■ **TEXT EXCERPT**:
Segment Open
# Data Collection From Reddit

The data was collected from the social media reddit. The following subreddits were considered:

- r/worldnews
- r/news
- r/UpliftingNews
- r/InternationalNews
- r/GlobalClimateChange
- r/politics

The columns considered for analysis are:

- Title: The post title
- Score: It is a net score that equals upvotes minus downvotes for a particular Reddit post
- Time: Date of the post
- Comments: Number of comments
- UpvoteRatio: It is the ratio between upvotes and total votes
- PostId: Unique identifier for the vote
- Subreddit: Name of the subreddit
- SelfText: The text in the post
- IsSelfText: This boolean tells if the post has self text (In some cases, there is a link or picture instead)

## Libraries Installation and Imports

In [6]:
from IPython.display import clear_output

!pip install praw

clear_output()

In [7]:
import warnings
import pandas as pd
import csv
import praw
import os
warnings.filterwarnings('ignore')

## Reddit API client configuration

In [2]:
client_id = os.environ['CLIENT_ID']
client_secret = os.environ['CLIENT_SECRET']
user_agent = os.environ['USER_AGENT']

In [9]:
# Create a Reddit API client

reddit = praw.Reddit(
    client_id=client_id,
    client_secret=client_secret,
    user_agent=user_agent
)

## Get data from API and store it in CSV file

In [8]:
# Functions used to pull data from reddit

def create_dict_posts(search, kind):
    """ This function transform post into a list of dictionaties form"""
    result = {}
    posts_list = []
    posts = search.new(limit=None) if kind == 'new' else search.top(limit=None)
    for post in posts:
        result["Title"] = post.title
        result["Score"] = post.score
        result["Time"] = post.created
        result["Comments"] = post.num_comments
        result["UpvoteRatio"] = post.upvote_ratio
        result["PostId"] = post.id
        result["Subreddit"] = post.subreddit.display_name
        result["SelfText"] = post.selftext
        result["IsSelfText"] = post.is_self
        posts_list.append(result)
        result = {}
    return posts_list


def store_in_CSV(file_name, posts):
    """This function stores data in CSV form"""
    fields = ['Title', 'Score', 'Time', 'Comments', 'UpvoteRatio', 'PostId', 'Subreddit', 'SelfText', 'IsSelfText']
    with open(file_name, 'a', newline='') as csvfile:
        writer = csv.DictWriter(csvfile, fieldnames=fields)
        if csvfile.tell() == 0:
            writer.writeheader()
        writer.writerows(posts)

def scrap_dataset(subreddits, file_path, reddit, kind='new'):
    """This functions creates a CSV file based on Reddit data and returns a DataFrame"""
Segment Closed
■ **DATA FOR REVIEW**:
Segment Open
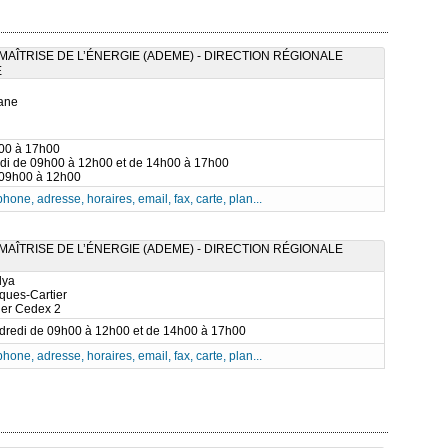
AÎTRISE DE L’ÉNERGIE (ADEME) - DIRECTION RÉGIONALE
E
tane
h00 à 17h00
udi de 09h00 à 12h00 et de 14h00 à 17h00
 09h00 à 12h00
phone, adresse, horaires, email, fax, carte, plan...
AÎTRISE DE L’ÉNERGIE (ADEME) - DIRECTION RÉGIONALE
lya
ques-Cartier
ier Cedex 2
ndredi de 09h00 à 12h00 et de 14h00 à 17h00
phone, adresse, horaires, email, fax, carte, plan...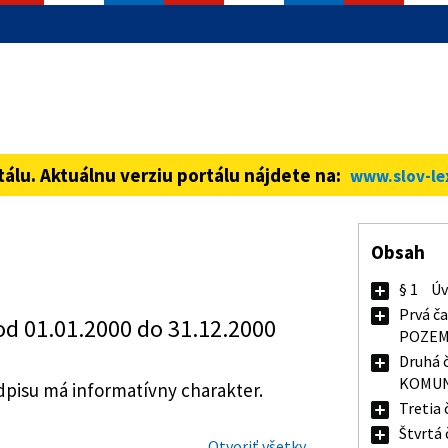
informácie iba cez zabezpečenú
ná stránka vždy začína https://
tálu. Aktuálnu verziu portálu nájdete na:
www.slov-le
Obsah
§ 1
Úv
Prvá č
od 01.01.2000 do 31.12.2000
POZEM
Druhá 
KOMUN
isu má informatívny charakter.
Tretia 
Štvrtá 
Otvoriť všetky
Segment Closed
■ **YOUR INSTRUCTIONS**:
Answer these questions about the Reddit data collection text:
1. Which column is defined as the ratio between upvotes and total votes?
2. Which package is installed with pip?
3. In the function store_in_CSV, what condition must hold for the header row to be written?

■ **TASK SOLUTION**:
1. UpvoteRatio
2. praw
3. csvfile.tell() must equal 0.